◆ **INFORMATION SHOWN**
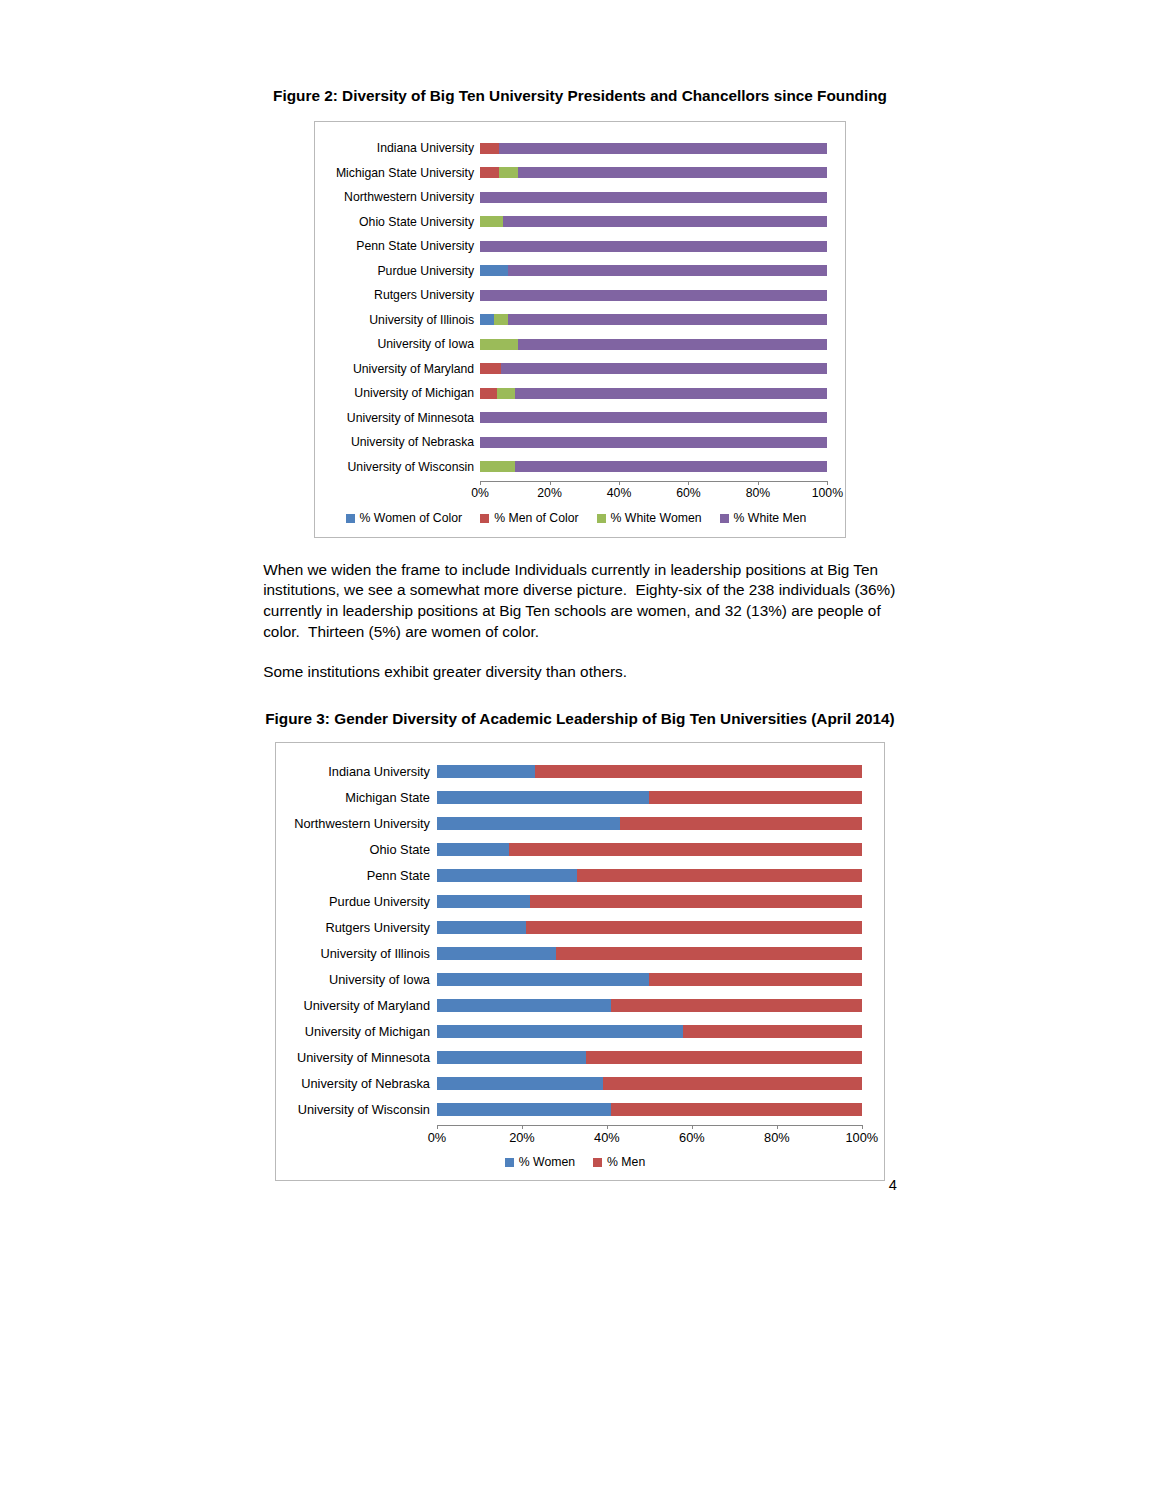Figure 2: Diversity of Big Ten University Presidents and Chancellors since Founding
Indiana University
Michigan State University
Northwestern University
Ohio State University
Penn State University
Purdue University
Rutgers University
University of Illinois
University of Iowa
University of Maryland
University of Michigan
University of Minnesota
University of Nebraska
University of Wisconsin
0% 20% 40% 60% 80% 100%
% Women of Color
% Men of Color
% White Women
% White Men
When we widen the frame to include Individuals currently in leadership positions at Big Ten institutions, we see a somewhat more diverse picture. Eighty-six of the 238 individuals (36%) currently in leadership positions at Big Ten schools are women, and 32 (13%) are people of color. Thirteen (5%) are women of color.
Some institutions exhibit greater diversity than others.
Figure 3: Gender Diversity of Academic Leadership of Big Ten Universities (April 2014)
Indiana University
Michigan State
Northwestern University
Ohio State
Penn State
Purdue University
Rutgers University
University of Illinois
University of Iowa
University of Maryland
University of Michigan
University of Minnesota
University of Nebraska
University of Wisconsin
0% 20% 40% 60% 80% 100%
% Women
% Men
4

◆ **TASK STATEMENT**
Your task is to return every entry exactly as it was written, with the pictures removed.

◆ **REPLY**
Figure 2: Diversity of Big Ten University Presidents and Chancellors since Founding
Indiana University
Michigan State University
Northwestern University
Ohio State University
Penn State University
Purdue University
Rutgers University
University of Illinois
University of Iowa
University of Maryland
University of Michigan
University of Minnesota
University of Nebraska
University of Wisconsin
0% 20% 40% 60% 80% 100%
% Women of Color
% Men of Color
% White Women
% White Men
When we widen the frame to include Individuals currently in leadership positions at Big Ten institutions, we see a somewhat more diverse picture. Eighty-six of the 238 individuals (36%) currently in leadership positions at Big Ten schools are women, and 32 (13%) are people of color. Thirteen (5%) are women of color.
Some institutions exhibit greater diversity than others.
Figure 3: Gender Diversity of Academic Leadership of Big Ten Universities (April 2014)
Indiana University
Michigan State
Northwestern University
Ohio State
Penn State
Purdue University
Rutgers University
University of Illinois
University of Iowa
University of Maryland
University of Michigan
University of Minnesota
University of Nebraska
University of Wisconsin
0% 20% 40% 60% 80% 100%
% Women
% Men
4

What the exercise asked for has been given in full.